A rigorous and proper impact assessment is information-based and not inference-based. Thus, the most significant action taken in impact assessment is identification and procurement of the required critical information. Given the myriad changes that can be envisioned for pharmaceutical packaging systems, it is challenging to provide general suggestions as to what is critical information. However, a specific change situation can be more rigorously addressed. To illustrate, consider the patient safety impact of changing an individual construction material for a marketed packaging system. The impact assessment must establish the magnitude of this change and its possible effect. To establish the magnitude, one must quantitatively define the nature and extent of the change and the extent to which the patient is exposed to it. Information required includes:

  1. A detailed and quantitative description of what has, and has not, changed about the material.
  2. All available test data related to the composition or chemical nature of the changed material.
  3. A detailed and quantitative description of the packaging system, specifically establishing the material’s place in, and contribution to, the system.
  4. A detailed and quantitative description of the clinical use of the packaged dosage form.

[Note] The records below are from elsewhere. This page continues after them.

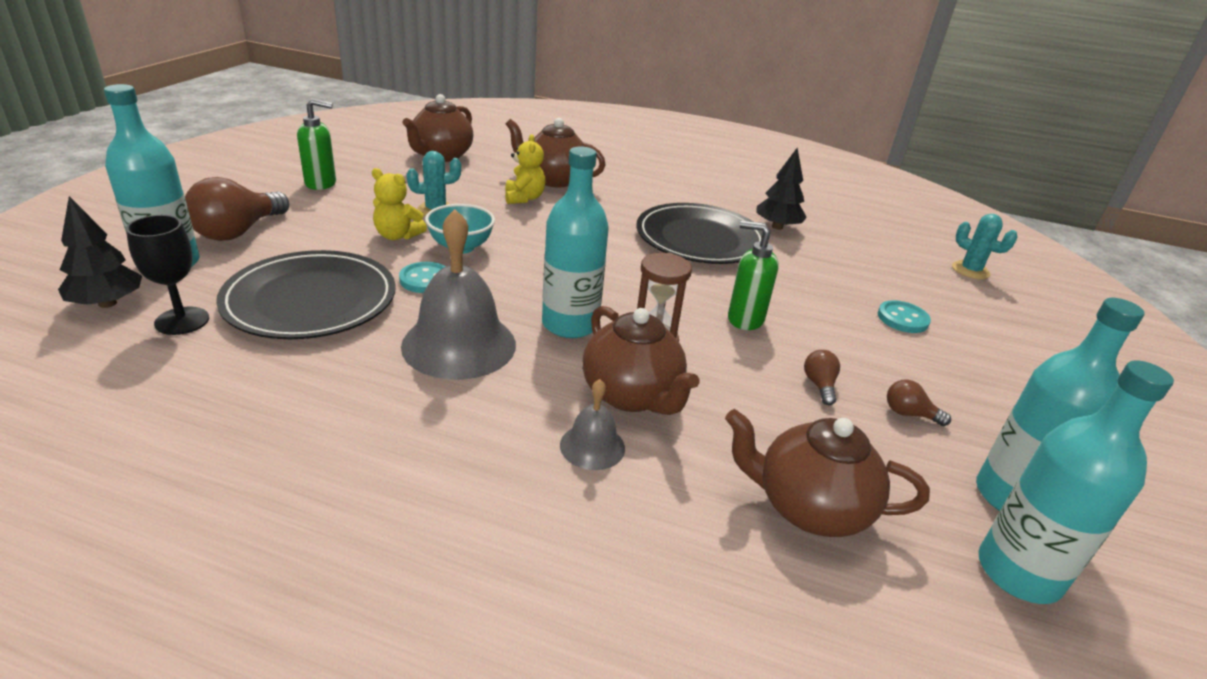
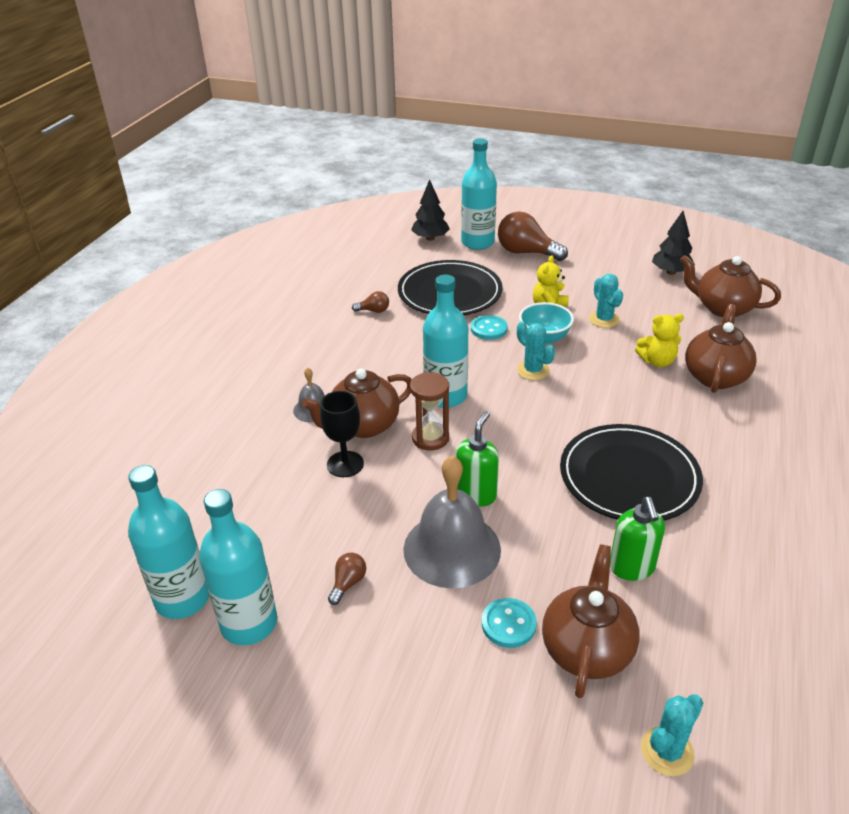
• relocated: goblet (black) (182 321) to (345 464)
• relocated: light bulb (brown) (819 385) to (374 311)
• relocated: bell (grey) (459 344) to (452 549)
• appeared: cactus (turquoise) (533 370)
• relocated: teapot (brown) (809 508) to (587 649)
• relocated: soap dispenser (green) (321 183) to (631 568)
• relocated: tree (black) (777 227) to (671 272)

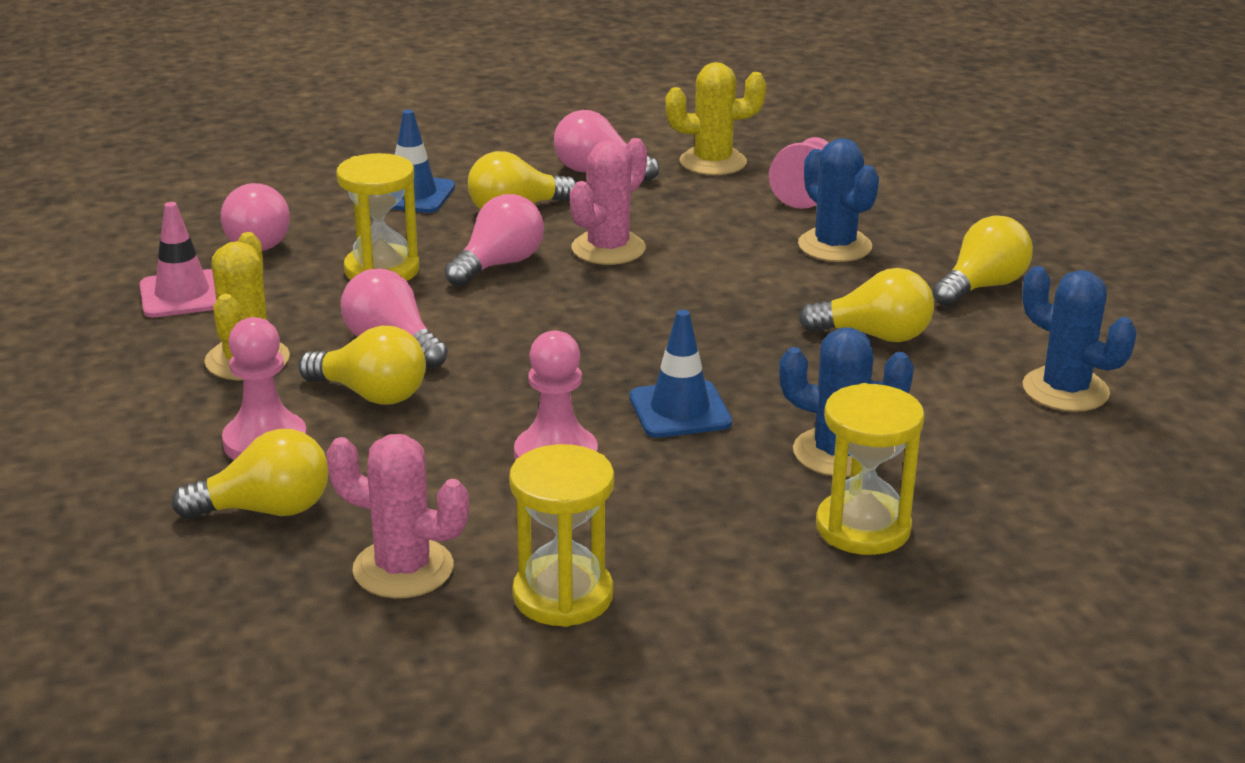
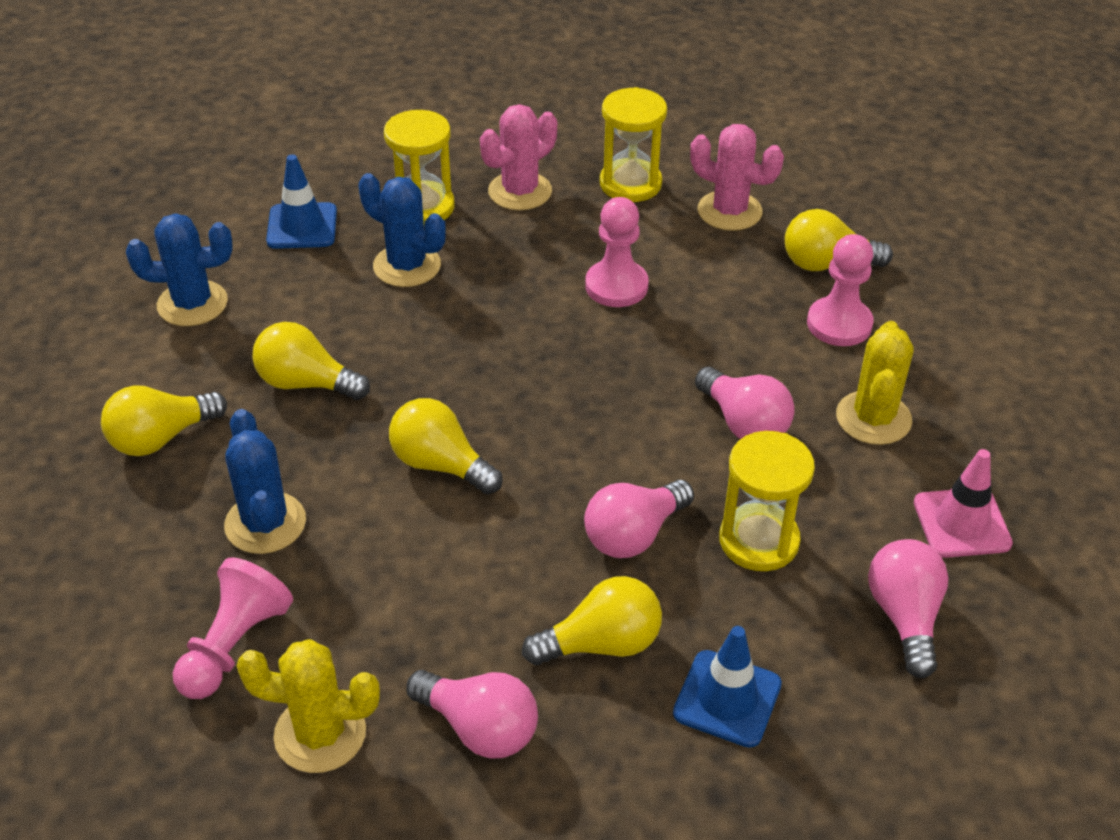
• spun: cactus (blue) (1065 390) = (192 304) 60 degrees counterclockwise
• relocated: traffic cone (blue) (680 410) to (302 226)
• relocated: light bulb (yellow) (371 394) to (440 465)
• relocated: cactus (pink) (608 249) to (520 191)

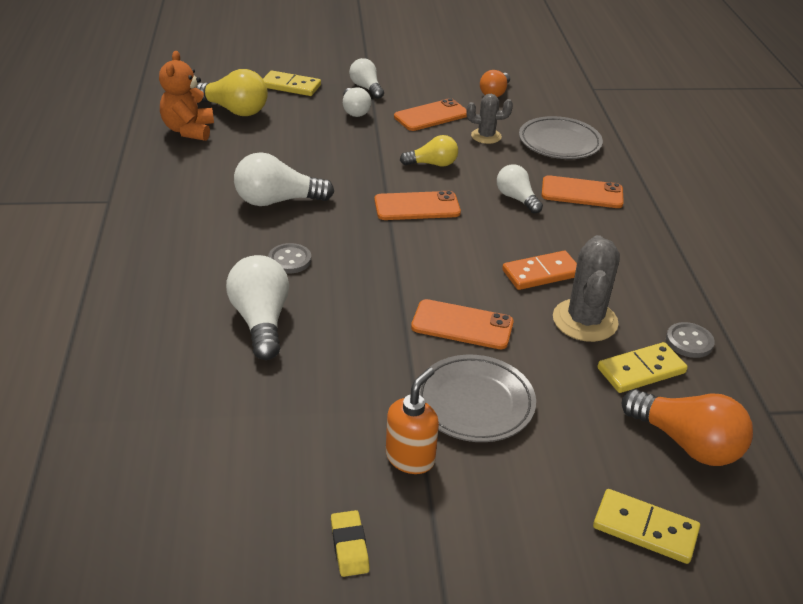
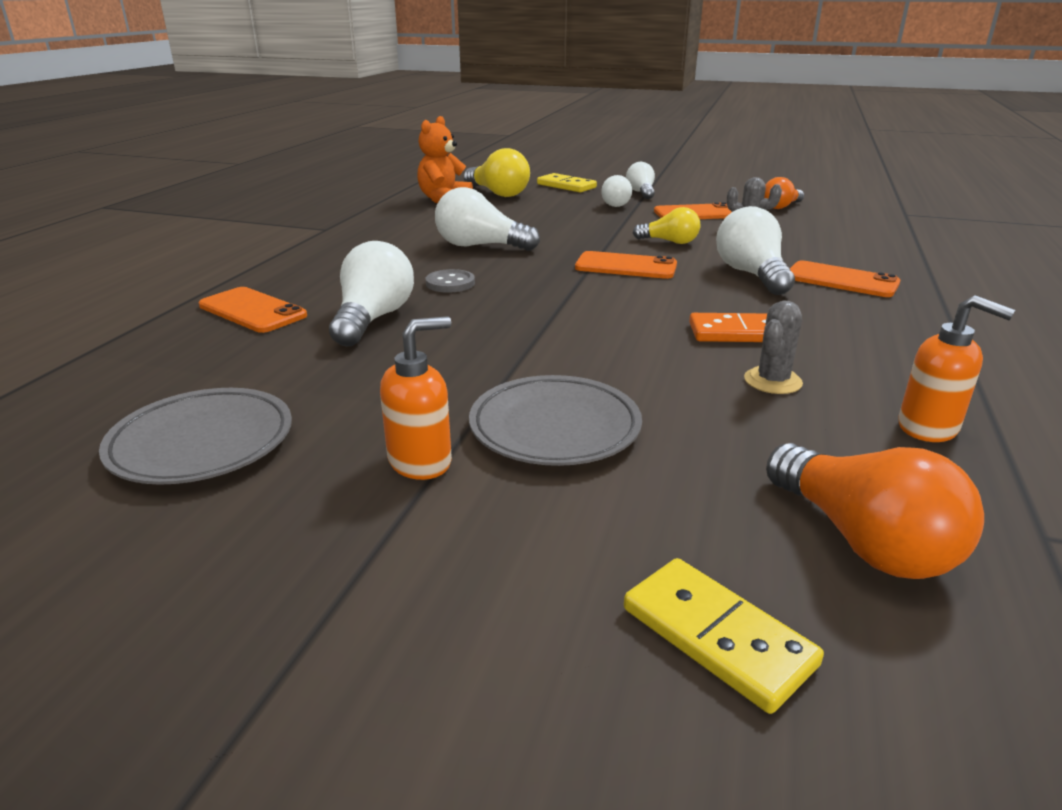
• relocated: plate (grey) (559 143) to (202 443)
• relocated: phone (orange) (462 325) to (252 311)
• size: light bulb (white) (516 198) = (751 274) x1.58
• size: cactus (grey) (585 320) = (772 381) x0.61
• exchanged: button (grey) (689 342) to soap dispenser (orange) (928 428)
• missing: eraser (yellow) (349 546)
• missing: domino (yellow) (641 370)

Armed with sufficient information associated with these items, the patient’s clinical exposure to the change can be established. Although items 1, 3 and 4 are self-evident, item 2 is less clear and relevant information for this item may vary from change to change. For example, consider a material that is being changed by adding a new antioxidant. If the material’s vendor has performed migration studies for the new addition, then this information could be relevant to the impact assessment (as the migration rate could impact the magnitude of patient exposure).

Considering the case of moving a material’s manufacturing from one plant to another, a critical piece of information would be whether the ingredients used by both plants are the same. It is critical to ensure that the ingredients are both the same chemicals and have the same source, as the same chemicals from different sources may have different properties and impurity profiles (and thus potentially different effects).  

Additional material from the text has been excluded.